======== DOCUMENT PASSAGE ========
Geetesh: What are the specific areas of PowerPoint usage by the medical community including doctors that sets it apart from mainstream PowerPoint use?

Terry: PowerPoint is of course the main method of supporting communication at medical meetings, training sessions and in teaching students. It is pretty much universal. While in many ways it has much in common with presentation content in other arenas, there are some subtle and some more significant differences.

Most scientific presentations have to be balanced, there is no product to hype up or sell. Instead the arguments for and against have to be presented, ideally with a clear conclusion. A major concern in clinical presentations is confidentiality. Much of the material centres around patient data, but we have to respect patients' rights at the same time. That is not always easy.

Also, medicine is rich in digital data. Radiology and endoscopy systems can now save digitised output such as CT and MR scans, ECGs, colonoscopies and keyhole (laparoscopic) surgery. Many people don't realise that CT, ultrasound and MR images are 3D and can be reconstructed in some very clever ways. They can also be exported as videos. Showing full screen embedded video in a presentation is the holy grail of medical presentation at the minute and being able to overlay text and markers on top of the video without having to learn how to use video editing software, will revolutionise medical presentations.
======== SUPPLIED DATA ========
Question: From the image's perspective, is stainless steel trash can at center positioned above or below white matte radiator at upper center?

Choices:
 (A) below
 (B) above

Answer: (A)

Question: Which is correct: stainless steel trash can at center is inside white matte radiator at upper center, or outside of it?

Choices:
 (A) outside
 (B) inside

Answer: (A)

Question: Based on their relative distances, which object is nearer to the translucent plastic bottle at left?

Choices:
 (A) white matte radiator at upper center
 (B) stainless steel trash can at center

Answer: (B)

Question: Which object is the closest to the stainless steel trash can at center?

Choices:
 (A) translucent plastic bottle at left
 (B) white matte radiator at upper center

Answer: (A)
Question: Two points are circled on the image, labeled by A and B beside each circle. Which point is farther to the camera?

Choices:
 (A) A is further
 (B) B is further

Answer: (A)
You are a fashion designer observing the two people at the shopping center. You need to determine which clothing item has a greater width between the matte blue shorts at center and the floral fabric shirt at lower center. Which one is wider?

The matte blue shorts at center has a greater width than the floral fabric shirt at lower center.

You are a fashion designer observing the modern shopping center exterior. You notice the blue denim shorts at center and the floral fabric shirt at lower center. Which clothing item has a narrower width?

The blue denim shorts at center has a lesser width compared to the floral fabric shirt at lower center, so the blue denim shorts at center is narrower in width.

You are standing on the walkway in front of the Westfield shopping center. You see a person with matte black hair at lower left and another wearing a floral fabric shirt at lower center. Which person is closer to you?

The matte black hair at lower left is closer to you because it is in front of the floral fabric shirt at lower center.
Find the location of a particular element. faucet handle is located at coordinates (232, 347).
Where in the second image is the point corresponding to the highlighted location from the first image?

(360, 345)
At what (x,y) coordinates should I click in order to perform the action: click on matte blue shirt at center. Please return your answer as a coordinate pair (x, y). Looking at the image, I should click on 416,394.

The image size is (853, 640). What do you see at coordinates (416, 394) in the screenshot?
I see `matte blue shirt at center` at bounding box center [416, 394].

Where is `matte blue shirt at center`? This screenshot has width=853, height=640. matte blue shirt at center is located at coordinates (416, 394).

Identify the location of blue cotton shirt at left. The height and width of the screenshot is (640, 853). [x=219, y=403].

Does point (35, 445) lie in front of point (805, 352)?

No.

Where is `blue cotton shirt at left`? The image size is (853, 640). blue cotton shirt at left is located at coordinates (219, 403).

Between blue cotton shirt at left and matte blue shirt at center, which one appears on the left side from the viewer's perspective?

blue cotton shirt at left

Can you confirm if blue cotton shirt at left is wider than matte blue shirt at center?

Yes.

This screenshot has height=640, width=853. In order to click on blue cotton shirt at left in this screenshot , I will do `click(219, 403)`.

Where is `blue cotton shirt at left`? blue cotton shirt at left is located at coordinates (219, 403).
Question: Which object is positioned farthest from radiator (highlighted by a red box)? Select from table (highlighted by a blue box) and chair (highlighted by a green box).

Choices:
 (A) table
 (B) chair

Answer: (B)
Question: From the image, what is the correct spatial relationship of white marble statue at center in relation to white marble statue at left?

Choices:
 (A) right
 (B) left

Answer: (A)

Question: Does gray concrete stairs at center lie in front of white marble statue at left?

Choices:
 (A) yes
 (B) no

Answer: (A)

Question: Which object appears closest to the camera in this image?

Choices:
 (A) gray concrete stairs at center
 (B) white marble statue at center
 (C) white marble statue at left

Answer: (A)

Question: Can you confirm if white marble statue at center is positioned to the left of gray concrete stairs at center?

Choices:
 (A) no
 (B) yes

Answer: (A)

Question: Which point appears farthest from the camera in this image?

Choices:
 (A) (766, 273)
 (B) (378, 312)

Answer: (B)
========
◆ TASK GOAL
In the interview about PowerPoint use in medicine, what is described as the holy grail of medical presentation at the minute?

◆ SOLUTION TO THE EXERCISE
Showing full screen embedded video in a presentation.